In the passage on El and the deities of the Bible, reproduce word for word the portion starting at "It was only" and ending at "in the Bible.".

## Passage:
········

The cult got about: Stela showing king Thutmose IV adoring a goddess, probably AstarteCredit: Osama SM Amin FRCP
El had a consort, the goddess Asherah, and as Yahweh took El’s place, Asherah became Yahweh’s consort. We are told that the Asherah was worshipped in the earliest Temple of Jerusalem – not explicitly, but we are definitely told that her symbols were removed from the Temple, so they had to be there in the first place (1 Kings 15:13 and 2 Kings 23:14).

It was only at the very end of the First Temple period, during the reign of King Josiah (the second half of the 7th century B.C.E.) that the cult objects of Asherah were taken out of the Temple, quite dramatically. There are quite a number of references to Josiah’s monotheistic reforms, such as:.

“Josiah smashed the sacred stones and cut down the Asherah poles and covered the sites with human bones” (2 Kings 23:14, New International Version)

Actually El was the father of many gods besides Dagon, several of whom were explicitly mentioned in the Bible.

Mot, the personification of death, is described in several passages as a deity. In Job 18:13 he is said to have a son, and in Habakkuk 2:5 we are told he opens his mouth wide and swallows souls.

Another of El’s sons was the sea itself, unimaginatively called Yam (the Ugarit and Hebrew word for “sea”), though the Bible calls the god “Rahab”. For example Job 26:12 says that God “divideth the sea with his power, and by his understanding he smiteth Rahab.” Legends of a storm god such as Ba’al defeating the sea are very common in the Ancient Near East.

········

## Entries provided:
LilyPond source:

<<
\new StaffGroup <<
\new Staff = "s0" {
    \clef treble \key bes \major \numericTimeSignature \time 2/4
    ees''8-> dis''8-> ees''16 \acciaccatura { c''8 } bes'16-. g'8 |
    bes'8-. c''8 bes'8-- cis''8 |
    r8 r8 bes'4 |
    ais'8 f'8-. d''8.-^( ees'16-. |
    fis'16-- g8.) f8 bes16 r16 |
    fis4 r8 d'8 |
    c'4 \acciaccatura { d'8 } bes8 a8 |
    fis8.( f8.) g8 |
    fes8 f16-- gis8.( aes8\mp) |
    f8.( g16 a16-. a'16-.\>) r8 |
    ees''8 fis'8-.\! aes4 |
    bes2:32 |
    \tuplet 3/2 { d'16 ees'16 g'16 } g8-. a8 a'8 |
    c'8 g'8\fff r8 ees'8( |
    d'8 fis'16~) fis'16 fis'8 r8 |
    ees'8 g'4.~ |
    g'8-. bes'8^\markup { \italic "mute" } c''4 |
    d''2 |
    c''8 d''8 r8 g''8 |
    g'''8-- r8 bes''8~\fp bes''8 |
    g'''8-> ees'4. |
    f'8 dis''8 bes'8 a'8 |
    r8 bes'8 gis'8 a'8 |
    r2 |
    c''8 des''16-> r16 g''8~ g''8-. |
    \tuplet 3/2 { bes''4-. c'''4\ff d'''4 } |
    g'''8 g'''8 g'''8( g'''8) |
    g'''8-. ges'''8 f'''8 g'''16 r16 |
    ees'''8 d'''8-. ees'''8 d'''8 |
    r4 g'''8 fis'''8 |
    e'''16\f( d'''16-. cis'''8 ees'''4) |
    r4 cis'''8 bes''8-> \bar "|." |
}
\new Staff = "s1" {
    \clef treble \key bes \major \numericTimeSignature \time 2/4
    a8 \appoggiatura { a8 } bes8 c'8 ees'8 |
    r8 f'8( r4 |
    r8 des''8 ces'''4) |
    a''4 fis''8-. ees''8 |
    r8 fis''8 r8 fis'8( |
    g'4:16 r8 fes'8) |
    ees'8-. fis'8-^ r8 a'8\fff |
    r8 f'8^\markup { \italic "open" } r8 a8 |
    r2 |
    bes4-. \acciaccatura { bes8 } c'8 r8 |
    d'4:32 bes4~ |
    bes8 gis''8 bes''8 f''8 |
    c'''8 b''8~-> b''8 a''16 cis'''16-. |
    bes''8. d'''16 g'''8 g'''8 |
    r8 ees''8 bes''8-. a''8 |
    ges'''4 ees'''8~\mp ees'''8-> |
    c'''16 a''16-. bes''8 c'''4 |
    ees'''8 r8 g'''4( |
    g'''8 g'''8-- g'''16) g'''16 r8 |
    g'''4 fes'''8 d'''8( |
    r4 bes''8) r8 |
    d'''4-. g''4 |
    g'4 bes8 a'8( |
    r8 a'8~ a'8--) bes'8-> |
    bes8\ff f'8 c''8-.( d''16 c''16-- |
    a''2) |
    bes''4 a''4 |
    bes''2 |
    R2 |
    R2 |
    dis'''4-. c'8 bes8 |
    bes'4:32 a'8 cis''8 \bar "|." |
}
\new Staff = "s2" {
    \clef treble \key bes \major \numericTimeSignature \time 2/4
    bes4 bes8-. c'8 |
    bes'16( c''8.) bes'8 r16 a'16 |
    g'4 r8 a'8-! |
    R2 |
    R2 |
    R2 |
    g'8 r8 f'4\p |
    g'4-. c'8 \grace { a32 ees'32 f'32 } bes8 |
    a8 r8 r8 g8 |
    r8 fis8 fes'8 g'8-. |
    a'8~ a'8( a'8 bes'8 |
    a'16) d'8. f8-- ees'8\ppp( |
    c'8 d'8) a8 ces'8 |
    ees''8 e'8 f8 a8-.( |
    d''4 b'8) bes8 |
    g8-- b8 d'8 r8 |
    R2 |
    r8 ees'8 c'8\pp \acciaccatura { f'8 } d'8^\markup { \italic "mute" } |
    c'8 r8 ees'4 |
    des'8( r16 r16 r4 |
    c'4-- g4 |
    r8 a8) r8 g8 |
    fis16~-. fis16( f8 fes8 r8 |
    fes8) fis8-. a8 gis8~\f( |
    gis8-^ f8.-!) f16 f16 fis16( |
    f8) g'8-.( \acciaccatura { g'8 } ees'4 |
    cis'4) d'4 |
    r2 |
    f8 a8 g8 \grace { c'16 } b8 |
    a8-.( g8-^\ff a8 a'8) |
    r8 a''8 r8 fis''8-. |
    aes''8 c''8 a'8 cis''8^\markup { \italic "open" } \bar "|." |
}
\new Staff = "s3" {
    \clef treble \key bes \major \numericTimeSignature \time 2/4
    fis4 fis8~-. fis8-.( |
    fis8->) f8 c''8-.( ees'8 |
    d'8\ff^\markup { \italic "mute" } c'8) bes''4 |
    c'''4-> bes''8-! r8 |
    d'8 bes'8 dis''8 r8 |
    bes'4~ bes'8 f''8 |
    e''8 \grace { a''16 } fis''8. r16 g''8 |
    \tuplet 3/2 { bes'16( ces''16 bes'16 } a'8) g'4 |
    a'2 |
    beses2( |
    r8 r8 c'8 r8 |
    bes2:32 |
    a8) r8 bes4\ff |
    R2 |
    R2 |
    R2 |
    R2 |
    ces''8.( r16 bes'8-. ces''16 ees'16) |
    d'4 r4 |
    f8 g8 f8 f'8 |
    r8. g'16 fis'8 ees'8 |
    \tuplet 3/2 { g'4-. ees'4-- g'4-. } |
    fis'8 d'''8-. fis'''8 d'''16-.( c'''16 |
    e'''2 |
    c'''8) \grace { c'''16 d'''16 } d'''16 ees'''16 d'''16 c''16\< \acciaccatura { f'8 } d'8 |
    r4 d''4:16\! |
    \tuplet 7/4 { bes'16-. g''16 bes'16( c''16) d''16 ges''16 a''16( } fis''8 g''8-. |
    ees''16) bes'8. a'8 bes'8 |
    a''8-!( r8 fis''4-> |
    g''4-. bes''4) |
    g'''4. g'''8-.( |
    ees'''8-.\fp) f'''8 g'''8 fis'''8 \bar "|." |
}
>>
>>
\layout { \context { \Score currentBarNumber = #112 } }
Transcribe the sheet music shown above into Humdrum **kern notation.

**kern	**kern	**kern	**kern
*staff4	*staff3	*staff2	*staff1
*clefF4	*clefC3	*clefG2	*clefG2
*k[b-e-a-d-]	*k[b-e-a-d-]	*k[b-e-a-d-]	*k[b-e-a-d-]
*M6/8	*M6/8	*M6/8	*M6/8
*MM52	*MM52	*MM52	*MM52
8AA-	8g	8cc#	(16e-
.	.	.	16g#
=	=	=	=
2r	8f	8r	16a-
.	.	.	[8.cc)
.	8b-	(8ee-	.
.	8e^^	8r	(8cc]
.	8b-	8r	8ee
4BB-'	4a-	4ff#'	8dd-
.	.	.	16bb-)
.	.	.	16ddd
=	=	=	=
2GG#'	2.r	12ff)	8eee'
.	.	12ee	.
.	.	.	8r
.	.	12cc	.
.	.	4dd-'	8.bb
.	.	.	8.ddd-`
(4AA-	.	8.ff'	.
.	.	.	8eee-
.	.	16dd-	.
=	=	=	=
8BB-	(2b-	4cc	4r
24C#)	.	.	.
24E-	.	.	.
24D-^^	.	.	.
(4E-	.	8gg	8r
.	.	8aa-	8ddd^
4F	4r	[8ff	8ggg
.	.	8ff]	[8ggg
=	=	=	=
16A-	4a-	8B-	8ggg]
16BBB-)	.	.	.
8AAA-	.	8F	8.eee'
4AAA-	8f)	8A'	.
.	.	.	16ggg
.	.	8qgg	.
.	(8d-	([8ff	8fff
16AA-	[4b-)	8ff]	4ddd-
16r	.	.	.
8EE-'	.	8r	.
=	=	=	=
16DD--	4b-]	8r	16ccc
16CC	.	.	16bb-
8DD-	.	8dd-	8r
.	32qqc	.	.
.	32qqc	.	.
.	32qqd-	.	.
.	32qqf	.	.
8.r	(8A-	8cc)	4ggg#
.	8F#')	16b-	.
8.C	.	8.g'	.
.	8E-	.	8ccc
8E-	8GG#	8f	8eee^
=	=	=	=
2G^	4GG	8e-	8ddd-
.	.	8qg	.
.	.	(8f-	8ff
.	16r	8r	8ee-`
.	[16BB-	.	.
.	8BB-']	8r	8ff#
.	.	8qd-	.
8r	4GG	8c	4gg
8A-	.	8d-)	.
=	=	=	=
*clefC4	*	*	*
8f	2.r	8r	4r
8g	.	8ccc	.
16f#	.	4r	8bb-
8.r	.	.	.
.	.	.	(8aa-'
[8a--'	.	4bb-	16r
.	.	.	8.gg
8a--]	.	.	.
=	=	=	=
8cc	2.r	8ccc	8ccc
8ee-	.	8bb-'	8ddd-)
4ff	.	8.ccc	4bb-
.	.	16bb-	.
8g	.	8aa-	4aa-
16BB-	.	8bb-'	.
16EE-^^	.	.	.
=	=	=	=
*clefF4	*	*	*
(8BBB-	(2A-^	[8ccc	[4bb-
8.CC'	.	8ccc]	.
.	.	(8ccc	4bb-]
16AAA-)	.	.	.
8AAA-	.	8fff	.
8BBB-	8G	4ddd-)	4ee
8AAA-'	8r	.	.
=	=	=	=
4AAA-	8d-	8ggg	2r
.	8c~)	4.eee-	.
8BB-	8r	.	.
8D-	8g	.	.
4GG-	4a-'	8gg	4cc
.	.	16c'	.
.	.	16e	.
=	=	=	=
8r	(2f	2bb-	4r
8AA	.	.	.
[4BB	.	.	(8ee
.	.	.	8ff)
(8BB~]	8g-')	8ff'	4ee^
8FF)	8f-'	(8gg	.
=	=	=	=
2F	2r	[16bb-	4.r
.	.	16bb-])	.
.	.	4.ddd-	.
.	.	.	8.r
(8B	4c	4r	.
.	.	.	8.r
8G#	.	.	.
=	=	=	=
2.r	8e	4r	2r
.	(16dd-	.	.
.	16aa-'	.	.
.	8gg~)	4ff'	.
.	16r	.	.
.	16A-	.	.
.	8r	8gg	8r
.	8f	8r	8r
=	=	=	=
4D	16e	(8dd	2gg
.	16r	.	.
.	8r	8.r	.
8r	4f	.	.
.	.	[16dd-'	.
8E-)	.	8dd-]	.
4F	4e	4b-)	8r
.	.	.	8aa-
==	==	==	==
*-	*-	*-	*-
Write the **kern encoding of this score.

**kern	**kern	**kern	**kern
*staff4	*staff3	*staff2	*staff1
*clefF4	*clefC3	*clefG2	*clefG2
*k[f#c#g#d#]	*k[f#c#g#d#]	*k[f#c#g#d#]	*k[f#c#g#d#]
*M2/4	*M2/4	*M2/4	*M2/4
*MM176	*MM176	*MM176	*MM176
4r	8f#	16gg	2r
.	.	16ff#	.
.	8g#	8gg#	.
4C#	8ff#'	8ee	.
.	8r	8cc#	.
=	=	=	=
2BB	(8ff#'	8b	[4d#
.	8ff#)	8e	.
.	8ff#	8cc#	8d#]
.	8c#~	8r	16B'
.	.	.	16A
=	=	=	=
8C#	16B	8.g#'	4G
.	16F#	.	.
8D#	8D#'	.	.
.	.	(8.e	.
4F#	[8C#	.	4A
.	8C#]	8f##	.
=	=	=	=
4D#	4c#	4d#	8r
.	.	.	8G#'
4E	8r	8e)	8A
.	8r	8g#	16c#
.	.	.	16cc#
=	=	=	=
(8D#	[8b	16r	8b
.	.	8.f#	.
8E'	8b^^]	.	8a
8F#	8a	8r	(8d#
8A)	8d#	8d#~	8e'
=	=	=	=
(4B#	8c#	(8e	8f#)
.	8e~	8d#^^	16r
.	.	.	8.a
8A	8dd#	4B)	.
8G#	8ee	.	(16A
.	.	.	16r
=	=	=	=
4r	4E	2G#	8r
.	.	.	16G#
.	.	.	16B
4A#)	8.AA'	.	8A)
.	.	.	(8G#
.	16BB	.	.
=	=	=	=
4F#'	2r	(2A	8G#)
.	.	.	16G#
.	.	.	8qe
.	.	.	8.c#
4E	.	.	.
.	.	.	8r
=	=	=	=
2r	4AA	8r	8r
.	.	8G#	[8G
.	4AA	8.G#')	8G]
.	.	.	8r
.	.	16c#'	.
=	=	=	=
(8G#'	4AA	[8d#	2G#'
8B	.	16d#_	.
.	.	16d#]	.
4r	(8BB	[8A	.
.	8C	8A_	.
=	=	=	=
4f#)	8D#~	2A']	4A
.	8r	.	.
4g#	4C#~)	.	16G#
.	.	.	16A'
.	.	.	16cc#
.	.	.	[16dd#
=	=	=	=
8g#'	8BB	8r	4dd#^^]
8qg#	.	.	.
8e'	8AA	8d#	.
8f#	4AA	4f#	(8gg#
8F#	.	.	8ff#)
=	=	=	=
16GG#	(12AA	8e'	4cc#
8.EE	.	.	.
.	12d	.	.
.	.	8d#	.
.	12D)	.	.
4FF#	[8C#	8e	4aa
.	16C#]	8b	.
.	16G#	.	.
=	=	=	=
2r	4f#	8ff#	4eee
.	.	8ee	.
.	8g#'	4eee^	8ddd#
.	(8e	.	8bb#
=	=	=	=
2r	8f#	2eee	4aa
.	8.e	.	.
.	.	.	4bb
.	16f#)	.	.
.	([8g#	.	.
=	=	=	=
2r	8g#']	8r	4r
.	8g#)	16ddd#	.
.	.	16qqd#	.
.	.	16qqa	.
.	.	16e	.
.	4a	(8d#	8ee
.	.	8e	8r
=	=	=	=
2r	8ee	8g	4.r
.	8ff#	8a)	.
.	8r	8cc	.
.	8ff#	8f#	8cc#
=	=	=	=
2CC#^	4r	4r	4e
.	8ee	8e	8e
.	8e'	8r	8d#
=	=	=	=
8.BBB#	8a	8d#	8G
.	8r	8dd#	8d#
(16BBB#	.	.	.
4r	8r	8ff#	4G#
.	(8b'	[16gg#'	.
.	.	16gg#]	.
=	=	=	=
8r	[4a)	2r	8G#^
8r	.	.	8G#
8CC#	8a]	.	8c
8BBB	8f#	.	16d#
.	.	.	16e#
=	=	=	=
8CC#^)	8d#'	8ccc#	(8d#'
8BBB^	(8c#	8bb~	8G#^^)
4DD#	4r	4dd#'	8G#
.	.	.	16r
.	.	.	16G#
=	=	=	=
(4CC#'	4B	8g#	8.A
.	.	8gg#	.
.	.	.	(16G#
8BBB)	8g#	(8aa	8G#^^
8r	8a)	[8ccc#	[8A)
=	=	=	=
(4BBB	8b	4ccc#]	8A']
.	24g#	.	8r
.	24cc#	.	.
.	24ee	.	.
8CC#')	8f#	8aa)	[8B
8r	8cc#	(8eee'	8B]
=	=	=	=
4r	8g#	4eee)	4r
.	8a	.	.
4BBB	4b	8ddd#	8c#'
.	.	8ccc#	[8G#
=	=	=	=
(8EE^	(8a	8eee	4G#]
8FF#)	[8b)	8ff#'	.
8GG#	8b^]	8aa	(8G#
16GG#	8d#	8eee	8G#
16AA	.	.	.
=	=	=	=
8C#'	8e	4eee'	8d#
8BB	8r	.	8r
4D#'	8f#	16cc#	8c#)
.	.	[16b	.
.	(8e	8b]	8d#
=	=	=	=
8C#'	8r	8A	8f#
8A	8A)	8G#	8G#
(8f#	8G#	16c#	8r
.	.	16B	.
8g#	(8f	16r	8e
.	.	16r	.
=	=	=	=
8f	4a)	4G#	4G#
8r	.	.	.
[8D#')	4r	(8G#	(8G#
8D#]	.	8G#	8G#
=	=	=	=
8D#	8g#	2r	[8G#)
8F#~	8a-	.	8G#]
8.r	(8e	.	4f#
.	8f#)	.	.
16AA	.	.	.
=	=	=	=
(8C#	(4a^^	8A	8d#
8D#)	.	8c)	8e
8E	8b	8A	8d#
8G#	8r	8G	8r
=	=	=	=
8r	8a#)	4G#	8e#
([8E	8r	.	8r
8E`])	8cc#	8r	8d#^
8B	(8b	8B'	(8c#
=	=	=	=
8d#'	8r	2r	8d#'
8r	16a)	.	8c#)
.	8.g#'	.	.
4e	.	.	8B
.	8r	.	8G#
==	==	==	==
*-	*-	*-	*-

········

## Exercise output:
It was only at the very end of the First Temple period, during the reign of King Josiah (the second half of the 7th century B.C.E.) that the cult objects of Asherah were taken out of the Temple, quite dramatically. There are quite a number of references to Josiah’s monotheistic reforms, such as:.

“Josiah smashed the sacred stones and cut down the Asherah poles and covered the sites with human bones” (2 Kings 23:14, New International Version)

Actually El was the father of many gods besides Dagon, several of whom were explicitly mentioned in the Bible.